L’iniziativa va ad arricchire il programma di attività di welfare che Tim mette a disposizione dei propri dipendenti, che si articola in tre aree principali: servizi di people caring, benefit e servizi di facility management. Si va dalla possibilità di richiedere prestiti per motivazioni importanti e predeterminate (malattie e cure parentali, acquisto prima casa, ecc.), all’utilizzo degli storici servizi welfare come asili nido, centri estivi per i figli, oltre alla possibilità di usufruire di un sistema di previdenza complementare e di una assistenza sanitaria integrativa. Nel corso del 2018 sono stati erogati circa 1.600 prestiti e i soggiorni estivi hanno coinvolto 6.278 figli di dipendenti.

Tim presta attenzione anche ai temi dell’inclusione: l’azienda infatti collabora con Valore D (l’associazione per la promozione della leadership al femminile che raggruppa oltre 190 aziende) e con PARKS Liberi e Uguali, (l’associazione delle aziende per la promozione delle persone LGBT nel mondo del lavoro). L’inclusione targata Tim si manifesta anche attraverso il ‘Tim4Inclusion Open Discussion Group’, 400 dipendenti che collaborano a definire e proporre progetti d’inclusione, e Tim “Inclusion Week”, settimana dedicata all’inclusione e valorizzazione delle diversità come fattore di successo per lo sviluppo delle competenze, realizzata in 55 sedi e 20 città con oltre 225 eventi e 5.000 partecipanti, giunta nel 2018 alla quarta edizione.

A tutti i dipendenti Tim offre inoltre percorsi formativi sulle competenze digitali con l’obiettivo di sviluppare e diffondere le nuove competenze necessarie per garantire competitività alla compagnia nel breve, medio e lungo termine anche sui nuovi business, per sostenere la trasformazione e l’evoluzione dal punto di vista tecnologico, di business e culturale.

Nella filosofia seguita da Tim, tutte queste iniziative migliorano il benessere delle persone e aumentano il loro senso di appartenenza all’azienda, andando a incidere sulla sua sostenibilità economica e sociale, producendo anche risultati tangibili.
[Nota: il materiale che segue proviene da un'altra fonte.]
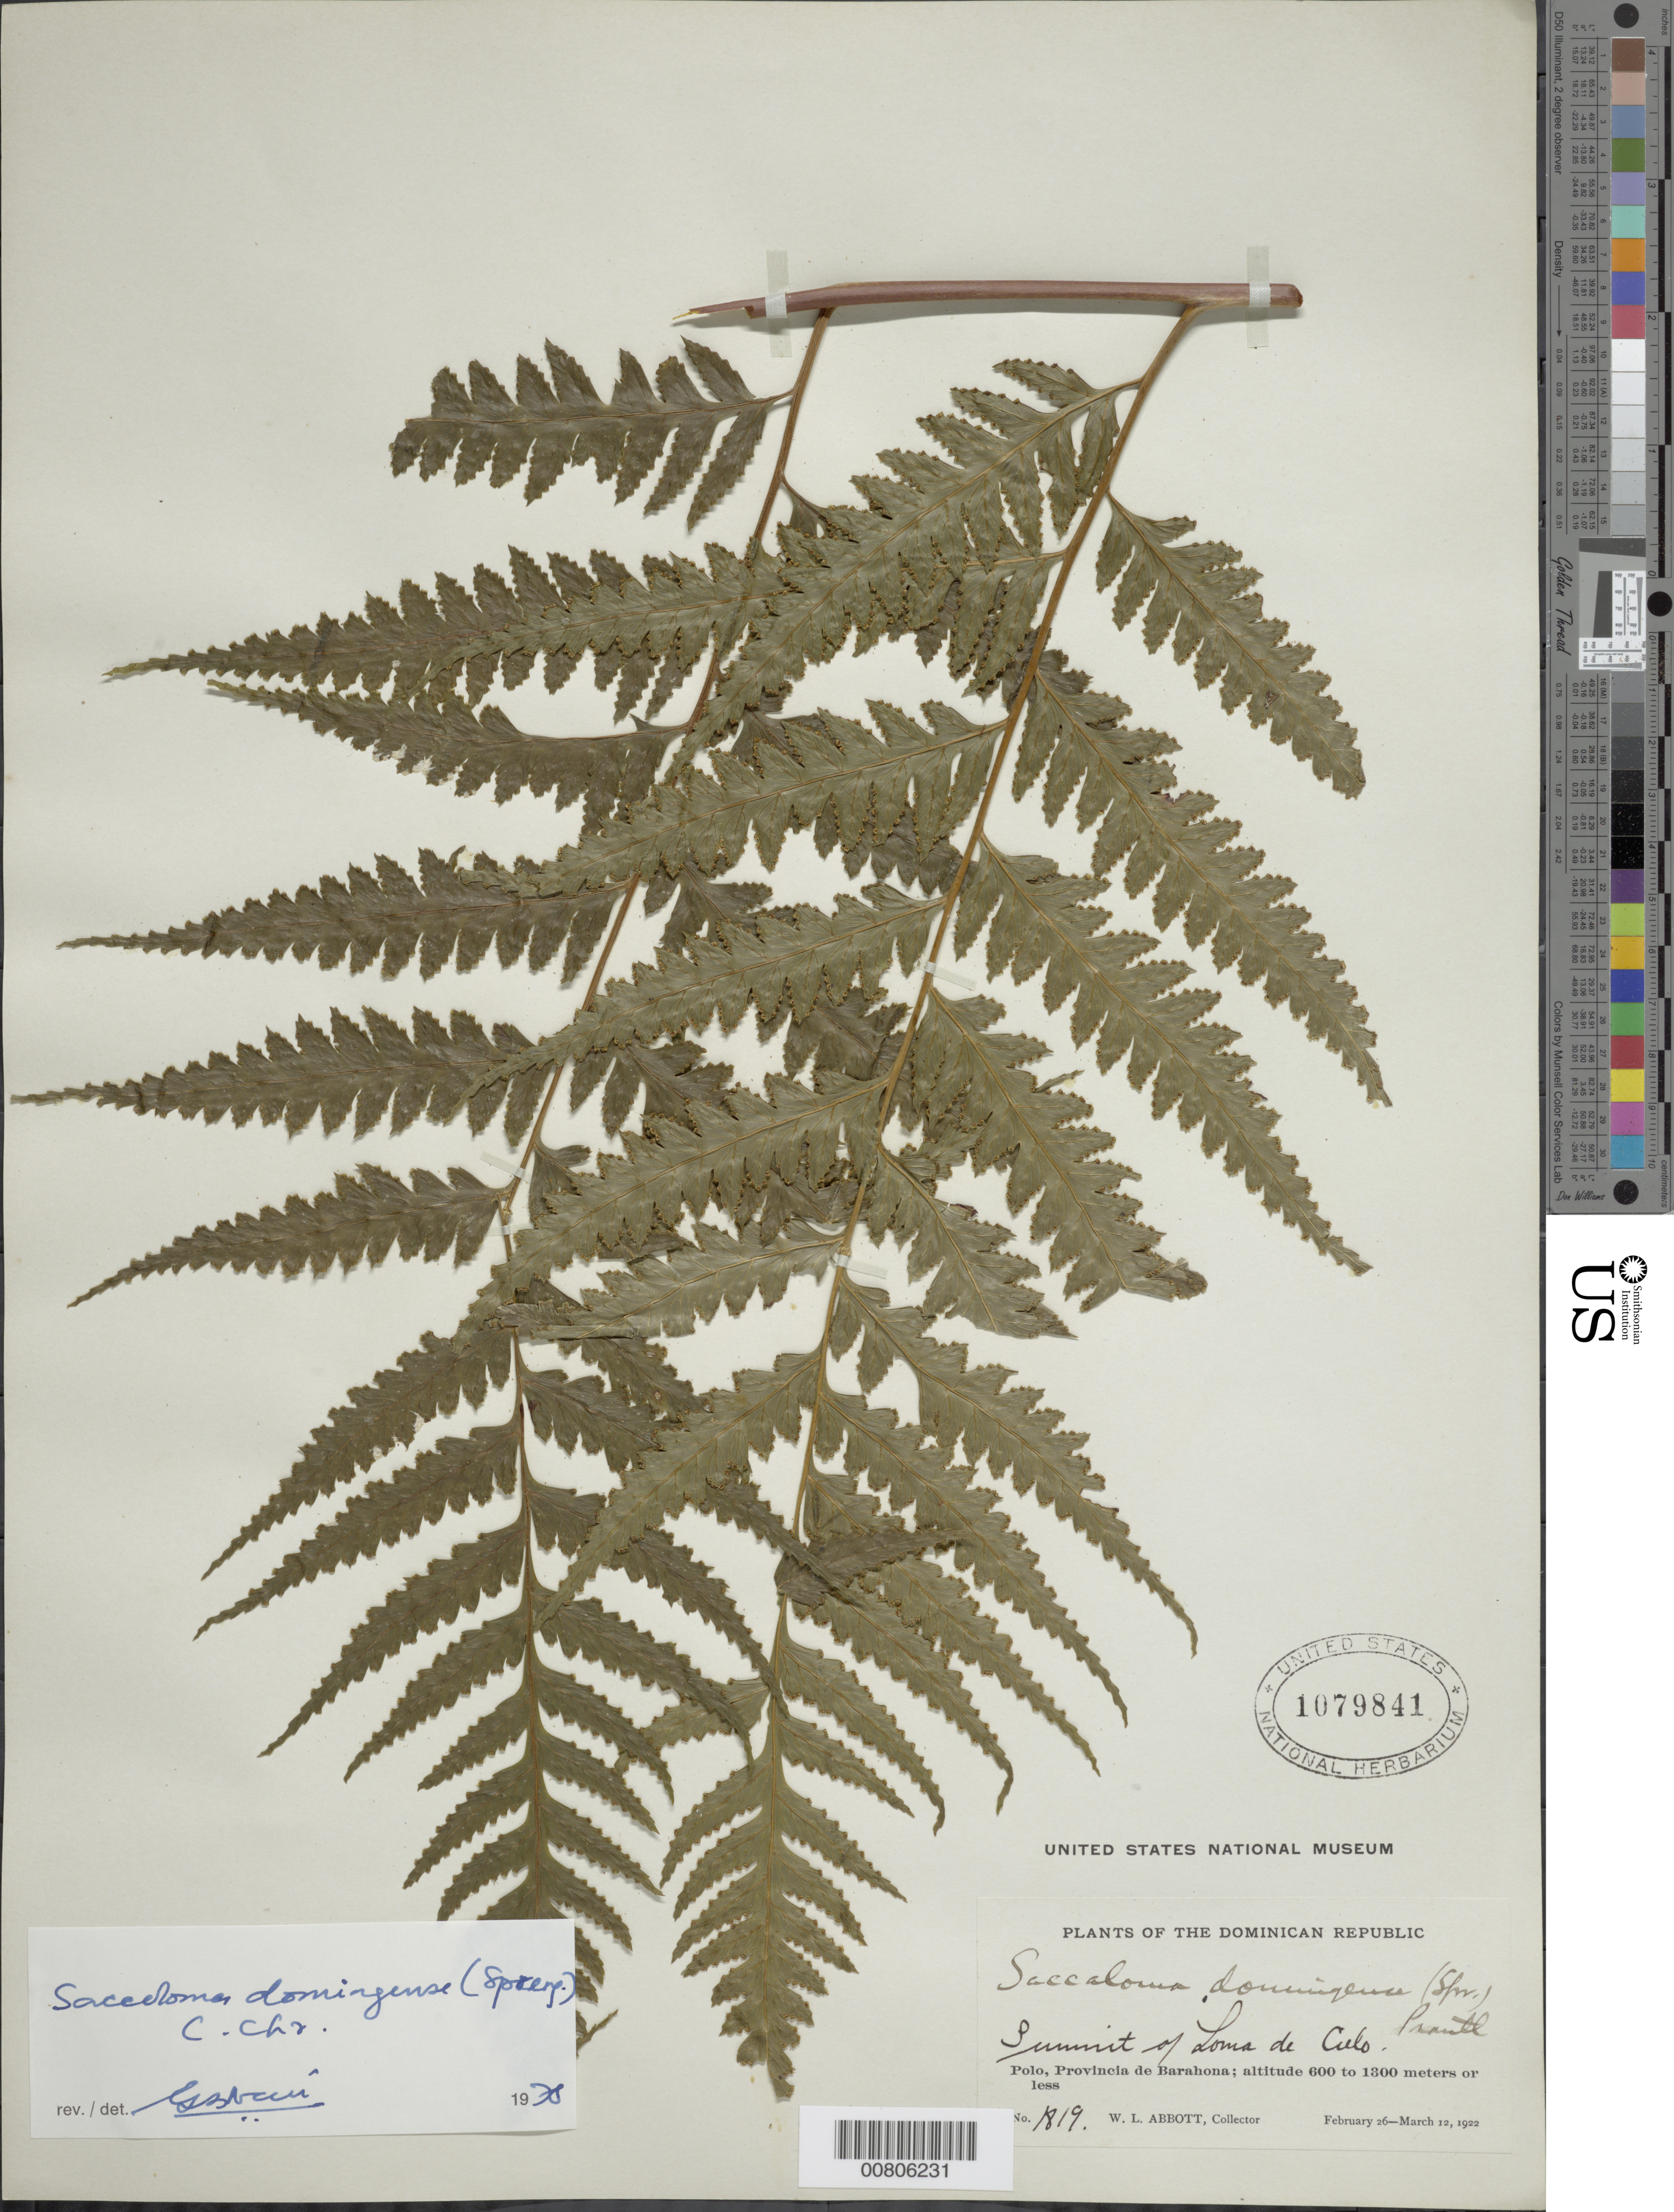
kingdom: Plantae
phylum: Tracheophyta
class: Polypodiopsida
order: Polypodiales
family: Saccolomataceae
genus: Saccoloma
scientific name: Saccoloma domingense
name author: (Spreng.) C. Chr.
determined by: Nair, G. B.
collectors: W. L. Abbott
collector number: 1819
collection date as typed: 26 Feb 1922 to 12 Mar 1922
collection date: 1922-02-26/1922-03-12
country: Dominican Republic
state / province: Barahona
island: Hispaniola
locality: Polo, summit of Loma de Ciebo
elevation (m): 600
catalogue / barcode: US 1079841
Nel 2018 infatti Tim si è classificata prima azienda italiana e prima telco nel mondo nel Diversity & Inclusion Index di Thomson Reuters raggiungendo la sesta posizione a livello mondiale. Nel 2017 Tim ha conseguito la Family Audit Certification, confermata nel 2018, uno standard e uno strumento manageriale che mira ad attivare un cambiamento culturale in azienda attraverso azioni innovative di work-life balance.